Ein Blick auf die Story
Wieder wurde ein aktuelles Thema aufgegriffen: Computerchips, die immer wichtiger wurden für die Welt, so wichtig, dass selbst die Russen am Ende Bond den Lenin-Orden verleihen wollten, weil er die Zerstörung von Silicon Valley verhindert hat. Doch es sind gewisse Ermüdungserscheinungen zu sehen. Sehr auffällig sind die per Blue-Screen-Verfahren eingefügten Nahaufnahmen von Roger Moore in der Skisequenz am Anfang, die so gar nicht zum Rest passen wollen. Roger Moore selbst fand, dass es nunmehr Zeit würde, den Hut zu nehmen und den Platz für einen Jüngeren zu räumen. Wie es mit Bond weitergehen sollte, wusste man nicht genau, so dass sogar am Ende des Films der Titel der Fortsetzung nicht genannt wurde, sondern es nur hieß: „James Bond will return“.

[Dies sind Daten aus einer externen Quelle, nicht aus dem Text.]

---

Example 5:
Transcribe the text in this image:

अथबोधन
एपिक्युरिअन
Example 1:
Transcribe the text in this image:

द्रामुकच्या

Interessanterweise hatte Christopher Walken als Zorin die besseren Kritiken, als der Held des Films selbst. Das Konzept bedurfte offenbar einer Überarbeitung, obwohl natürlich auch „Im Angesicht des Todes“ kein wirklicher Misserfolg war. Die Produzenten sahen diese Möglichkeit der Überarbeitung mit einem neuen Hauptdarsteller nun gekommen. In der Tat änderten sie einiges.